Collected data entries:
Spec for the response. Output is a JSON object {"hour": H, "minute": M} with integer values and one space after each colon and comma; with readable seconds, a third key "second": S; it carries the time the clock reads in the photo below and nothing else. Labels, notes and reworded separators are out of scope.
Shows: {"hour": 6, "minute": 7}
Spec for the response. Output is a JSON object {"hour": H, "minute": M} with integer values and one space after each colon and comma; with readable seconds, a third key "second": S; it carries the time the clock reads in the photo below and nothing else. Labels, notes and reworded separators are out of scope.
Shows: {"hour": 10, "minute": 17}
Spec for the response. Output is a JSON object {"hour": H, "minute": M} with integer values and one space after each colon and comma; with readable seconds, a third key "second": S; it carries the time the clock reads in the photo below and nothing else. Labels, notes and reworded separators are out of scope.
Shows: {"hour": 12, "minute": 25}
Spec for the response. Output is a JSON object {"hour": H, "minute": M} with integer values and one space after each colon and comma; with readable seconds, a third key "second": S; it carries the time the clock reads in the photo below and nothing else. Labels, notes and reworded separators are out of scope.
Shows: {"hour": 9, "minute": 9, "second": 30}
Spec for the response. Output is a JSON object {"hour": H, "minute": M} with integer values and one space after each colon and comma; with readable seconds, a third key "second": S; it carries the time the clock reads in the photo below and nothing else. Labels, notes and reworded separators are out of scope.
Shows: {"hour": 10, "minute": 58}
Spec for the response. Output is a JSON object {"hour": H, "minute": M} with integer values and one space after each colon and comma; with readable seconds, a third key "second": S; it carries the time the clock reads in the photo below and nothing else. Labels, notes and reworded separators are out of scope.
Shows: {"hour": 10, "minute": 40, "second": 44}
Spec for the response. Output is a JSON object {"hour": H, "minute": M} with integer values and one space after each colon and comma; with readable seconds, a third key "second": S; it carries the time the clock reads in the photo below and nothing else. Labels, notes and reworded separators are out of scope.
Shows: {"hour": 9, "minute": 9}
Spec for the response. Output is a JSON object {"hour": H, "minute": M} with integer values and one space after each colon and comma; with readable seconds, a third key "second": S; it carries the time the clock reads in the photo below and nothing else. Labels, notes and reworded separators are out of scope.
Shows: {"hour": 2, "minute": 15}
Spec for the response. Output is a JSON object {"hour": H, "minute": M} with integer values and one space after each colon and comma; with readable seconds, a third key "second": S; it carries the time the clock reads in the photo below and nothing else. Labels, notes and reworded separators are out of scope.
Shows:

_Exercise prompt:_ Pick out each line in the rows above that contains the string "Shows". Case counts.

_Answer to the exercise:_
Shows: {"hour": 6, "minute": 7}
Shows: {"hour": 10, "minute": 17}
Shows: {"hour": 12, "minute": 25}
Shows: {"hour": 9, "minute": 9, "second": 30}
Shows: {"hour": 10, "minute": 58}
Shows: {"hour": 10, "minute": 40, "second": 44}
Shows: {"hour": 9, "minute": 9}
Shows: {"hour": 2, "minute": 15}
Shows:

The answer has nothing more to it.